Entries taken from a collection
○ ○ ○ ○ ○
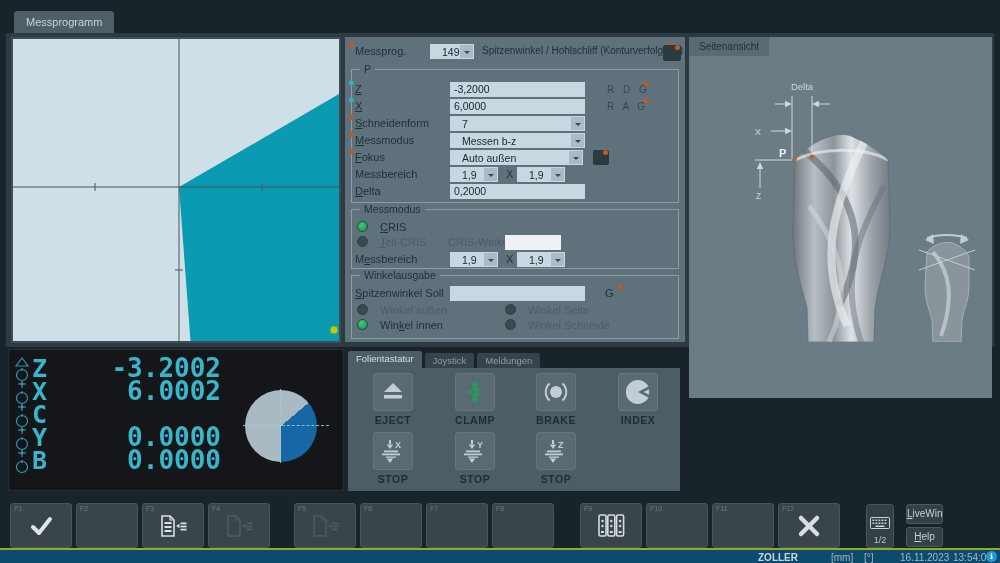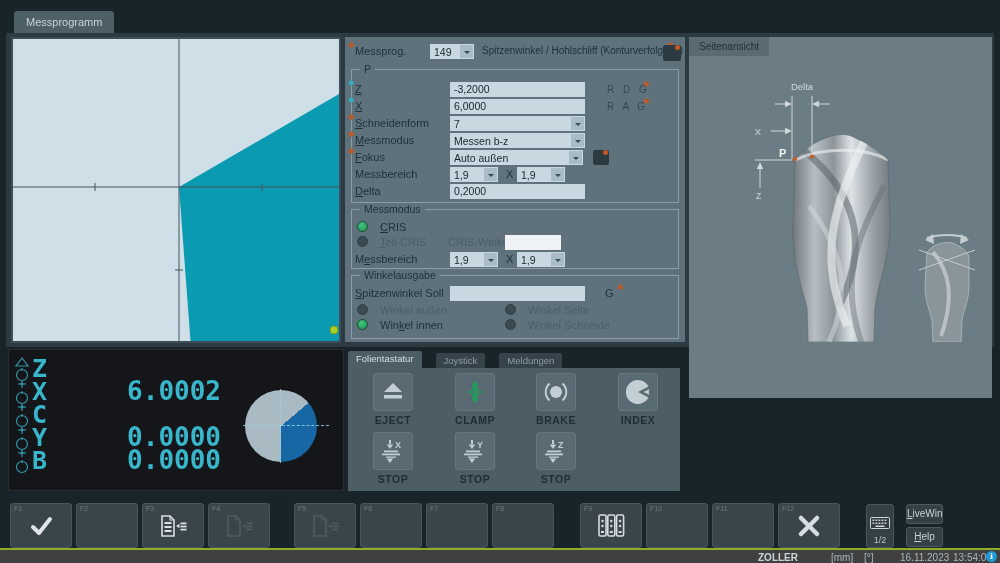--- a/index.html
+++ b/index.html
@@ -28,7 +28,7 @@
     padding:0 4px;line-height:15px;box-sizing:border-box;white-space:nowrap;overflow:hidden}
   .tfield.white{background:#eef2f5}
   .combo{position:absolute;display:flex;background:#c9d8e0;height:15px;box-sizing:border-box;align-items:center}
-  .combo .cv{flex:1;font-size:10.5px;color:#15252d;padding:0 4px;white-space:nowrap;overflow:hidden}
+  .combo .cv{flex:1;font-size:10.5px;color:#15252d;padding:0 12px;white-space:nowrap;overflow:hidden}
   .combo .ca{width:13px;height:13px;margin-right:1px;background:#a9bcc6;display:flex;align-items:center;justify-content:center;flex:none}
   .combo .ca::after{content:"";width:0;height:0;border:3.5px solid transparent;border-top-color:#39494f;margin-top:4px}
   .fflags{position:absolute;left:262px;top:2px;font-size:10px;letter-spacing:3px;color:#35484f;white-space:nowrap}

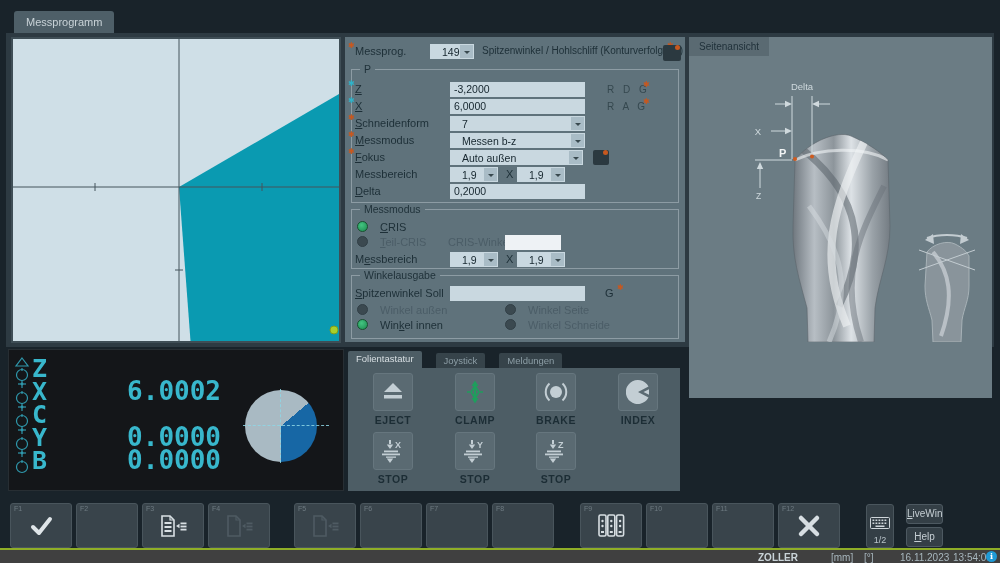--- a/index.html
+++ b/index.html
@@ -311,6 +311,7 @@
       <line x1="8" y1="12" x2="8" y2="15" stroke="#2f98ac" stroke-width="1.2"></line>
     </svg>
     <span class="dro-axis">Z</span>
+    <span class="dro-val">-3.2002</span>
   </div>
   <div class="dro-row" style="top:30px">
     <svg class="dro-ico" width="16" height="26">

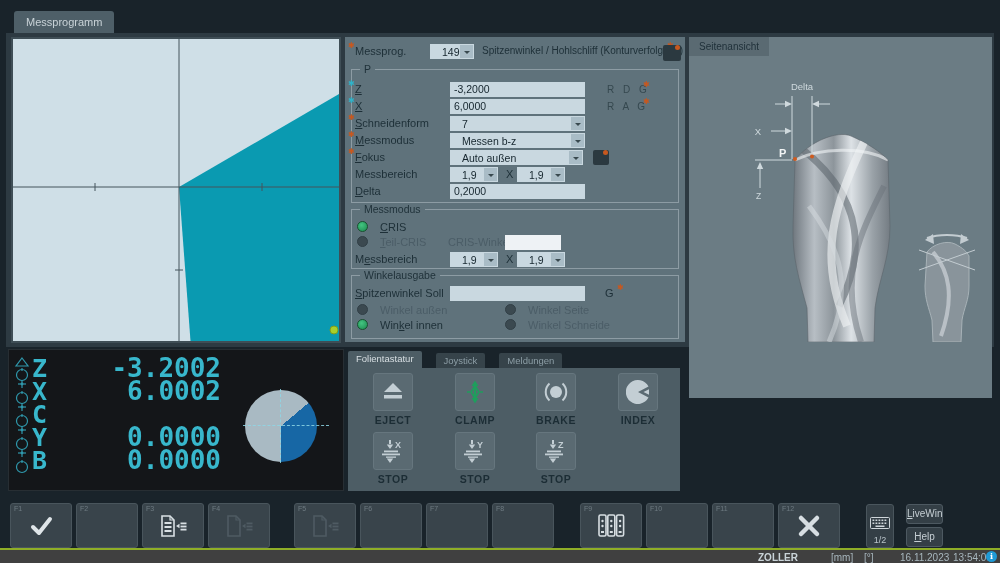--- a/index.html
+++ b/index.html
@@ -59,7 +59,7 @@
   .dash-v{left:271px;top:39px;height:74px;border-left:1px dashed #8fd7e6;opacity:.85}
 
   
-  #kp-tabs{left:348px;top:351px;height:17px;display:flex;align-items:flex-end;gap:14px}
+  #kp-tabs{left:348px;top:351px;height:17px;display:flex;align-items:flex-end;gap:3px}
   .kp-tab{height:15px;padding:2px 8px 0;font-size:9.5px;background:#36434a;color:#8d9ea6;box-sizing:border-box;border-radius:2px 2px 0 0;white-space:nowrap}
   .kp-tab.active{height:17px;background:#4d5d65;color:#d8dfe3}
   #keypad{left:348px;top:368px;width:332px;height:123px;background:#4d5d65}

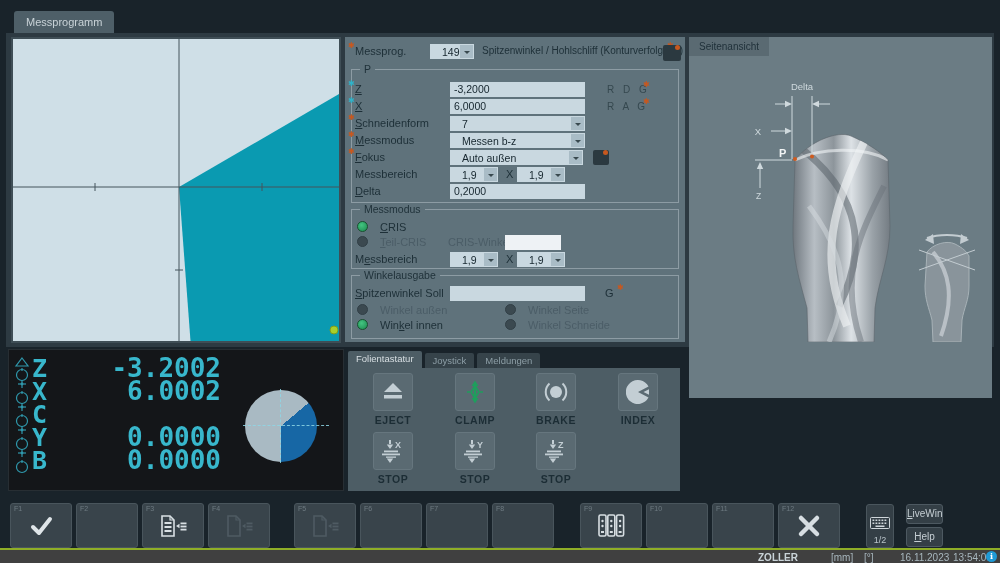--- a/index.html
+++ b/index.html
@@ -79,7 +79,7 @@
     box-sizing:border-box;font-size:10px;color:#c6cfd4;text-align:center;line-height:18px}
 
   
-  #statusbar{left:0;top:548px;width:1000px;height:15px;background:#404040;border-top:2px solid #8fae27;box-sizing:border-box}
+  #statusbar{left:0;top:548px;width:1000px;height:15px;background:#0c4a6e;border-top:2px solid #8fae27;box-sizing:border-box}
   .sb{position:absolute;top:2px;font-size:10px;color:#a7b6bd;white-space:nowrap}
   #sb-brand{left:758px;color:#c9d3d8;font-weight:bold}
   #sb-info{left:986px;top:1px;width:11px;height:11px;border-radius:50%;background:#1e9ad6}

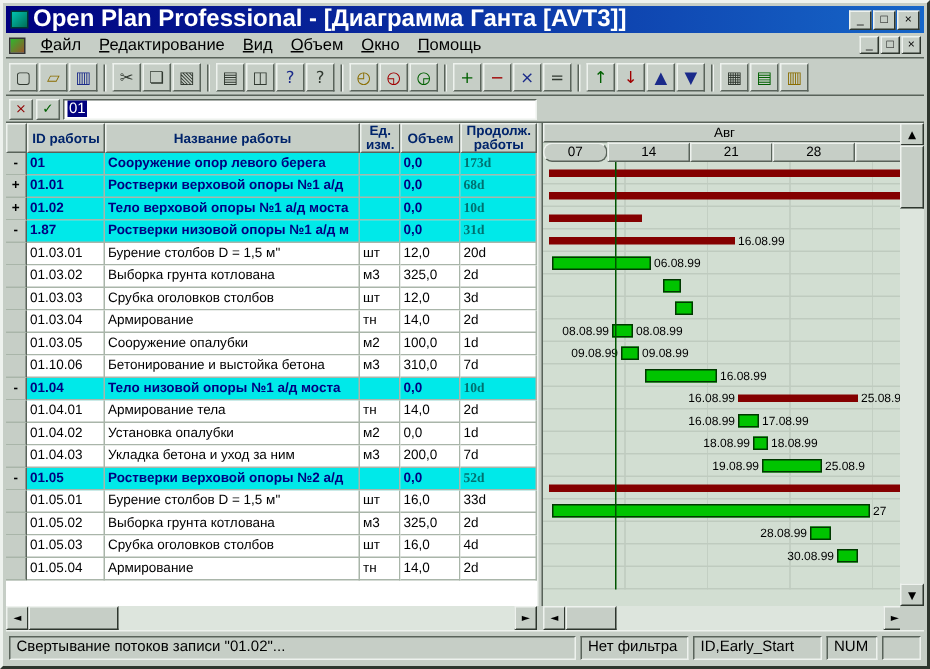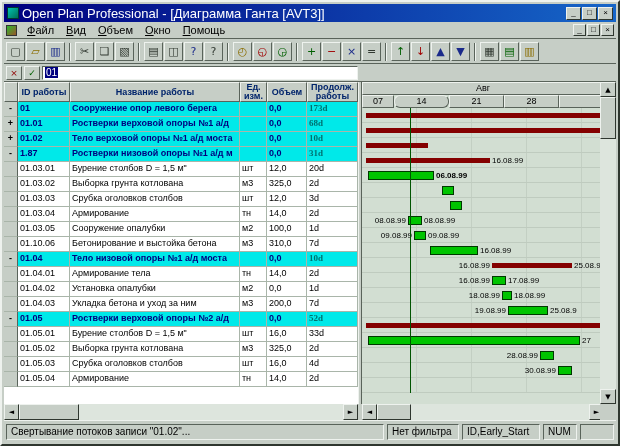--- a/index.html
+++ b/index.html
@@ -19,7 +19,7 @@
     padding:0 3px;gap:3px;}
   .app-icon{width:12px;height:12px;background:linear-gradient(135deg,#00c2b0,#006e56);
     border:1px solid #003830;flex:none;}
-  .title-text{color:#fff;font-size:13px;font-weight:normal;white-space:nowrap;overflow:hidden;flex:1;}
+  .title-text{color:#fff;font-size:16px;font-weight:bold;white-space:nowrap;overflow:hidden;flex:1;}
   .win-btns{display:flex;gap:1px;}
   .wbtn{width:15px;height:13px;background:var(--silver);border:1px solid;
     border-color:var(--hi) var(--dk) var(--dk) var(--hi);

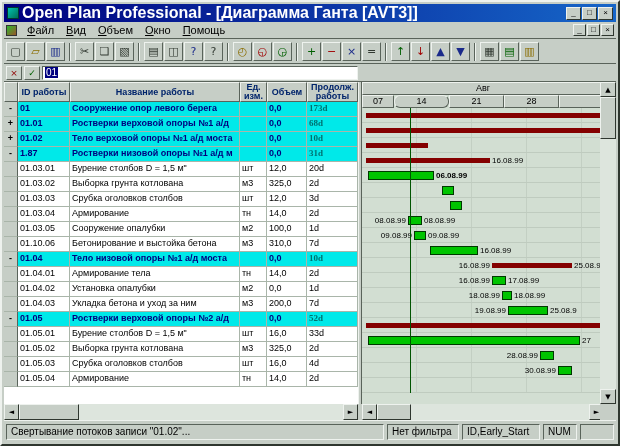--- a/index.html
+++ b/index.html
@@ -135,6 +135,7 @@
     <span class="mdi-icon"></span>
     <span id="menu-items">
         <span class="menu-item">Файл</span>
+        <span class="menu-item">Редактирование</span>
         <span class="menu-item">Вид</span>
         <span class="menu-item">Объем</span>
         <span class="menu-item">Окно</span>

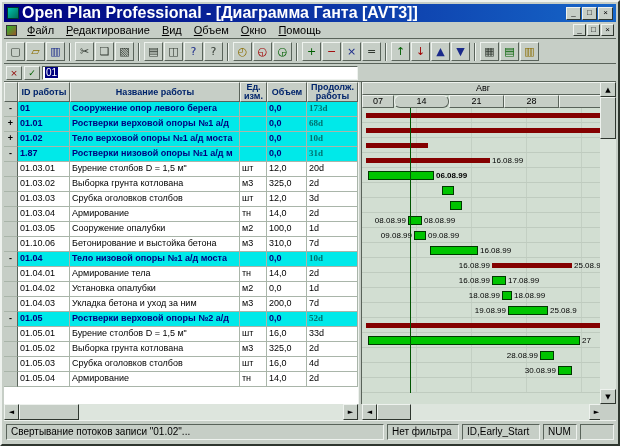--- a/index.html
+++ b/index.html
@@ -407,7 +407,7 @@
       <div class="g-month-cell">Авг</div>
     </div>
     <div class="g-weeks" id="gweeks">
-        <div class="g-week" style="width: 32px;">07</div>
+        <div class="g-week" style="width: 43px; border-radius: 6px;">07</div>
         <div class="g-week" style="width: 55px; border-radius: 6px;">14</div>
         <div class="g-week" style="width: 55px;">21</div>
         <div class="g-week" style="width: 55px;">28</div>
○ ○ ○ ○ ○
WORK TASK: Copy out, from the records above, every line that holds the string "content".

SOLVED PROBLEM:
   .combo .ca{width:13px;height:13px;margin-right:1px;background:#a9bcc6;display:flex;align-items:center;justify-content:center;flex:none}
   .combo .ca::after{content:"";width:0;height:0;border:3.5px solid transparent;border-top-color:#39494f;margin-top:4px}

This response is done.